- [Parts of the exercise]
1. List every country named in the passage on birds and bird photography.
2. Write the next part of the passage on birds and bird photography, starting after its final sentence.

Generations of Maltese have hunted this species on migration; a few continue to hunt following tradition.
In 2017, Malta introduced a spring hunting moratorium, which left some hunters feeling their ‘traditional’ way of life had been ruined.
Unfortunately, the ban was lifted in 2022, allowing European Turtle Doves to be killed once again. The decision has the potential to dramatically impact and further damage this beautiful bird’s chances of survival and drive it further towards extinction.
BirdLife International and their partner BirdLife Malta both condemn the hunting.
Silver Award Winners
Before capturing this image, the Vijayan spent two days observing these penguins, lying flat on the ice to avoid scaring them: “Waiting for the chick to appear, I finally got this touching shot of parental love. I trekked eight hours a day on soft snow to reach this colony and even made friends with some penguins.”
In early autumn, a sardine shoal in Los Islotes, Mexico, attracted seabird predators. Amid the shoal was an elusive Blue-footed Booby rising with a sardine in its beak.
At Samburu’s National Reserve, Kenya, among its most distinctive features are its Doum Palms. While moving away from the river, the photographer noticed this Black-headed Heron perched on one of the palm tree branches.

- [Input data]
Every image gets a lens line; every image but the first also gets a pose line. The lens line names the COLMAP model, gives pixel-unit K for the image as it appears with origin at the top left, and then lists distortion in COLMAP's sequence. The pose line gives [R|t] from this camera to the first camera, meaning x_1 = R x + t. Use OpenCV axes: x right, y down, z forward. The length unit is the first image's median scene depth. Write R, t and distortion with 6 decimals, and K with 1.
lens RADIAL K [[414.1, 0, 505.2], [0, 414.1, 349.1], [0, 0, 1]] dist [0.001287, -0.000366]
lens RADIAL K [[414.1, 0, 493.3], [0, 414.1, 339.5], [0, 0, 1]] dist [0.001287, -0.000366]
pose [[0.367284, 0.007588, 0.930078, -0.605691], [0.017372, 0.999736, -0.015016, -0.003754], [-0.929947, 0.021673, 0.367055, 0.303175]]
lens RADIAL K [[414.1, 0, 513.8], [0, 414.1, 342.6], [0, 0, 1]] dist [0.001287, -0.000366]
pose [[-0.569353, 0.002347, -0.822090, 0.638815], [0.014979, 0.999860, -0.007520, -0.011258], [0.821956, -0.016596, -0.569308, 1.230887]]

- [Results for the exercise]
1. Malta, Mexico, Kenya

2.
The Emperor Penguin breeds during winter in Antarctica, the coldest environment on Earth. It endures temperatures as low as -40°C during the long polar nights and 250 kilometers-per-hour blizzards. Adaptations allow it to maintain body temperature and conserve energy.
From October to March, Shenzhen, China, is a wintering ground for more than 100,000 migratory birds. In January 2022, tens of thousands of Great Cormorants were spotted flying over Talent Park, adding to the area’s avian diversity.
When observing King Penguins, Fitze was struck by how their behavior sometimes resembles that of humans. “This juvenile constantly begged until the annoyed adult walked away. However, the fact that the juvenile was more massive than the adult suggests good parenting overall.”
Southern Boobooks, the smallest Australian owl species, are often brought to veterinary hospitals after car accidents. Their large, outward-projecting eyes adapted for low-light hunting make them vulnerable to injury.
Bronze Award Winners
The best place to see Canada Jays for those living in Montreal is across the border in upstate New York. During a winter 2022 visit to Adirondack Park, the photographer captured the image of a jay seemingly concerned that the snow was ramping up — and rightly so, as it made driving back home a challenge.
A Great Grey Owl adult was hunting in a wheat field, and a juvenile flew to the edge of the field to be fed. Suddenly, the parent caught some prey. “I quickly pressed the shutter and captured a heartwarming moment between the parent and the next generation,” photographer Mu explains.
A Barn Owl flew over a crop field and was followed by several Common Nighthawks.
At an abandoned farmhouse in a Spanish town, seemingly nestled by the painting of a woman on the door, a European Stonechat perches as the sunrise sun bathes the space in light.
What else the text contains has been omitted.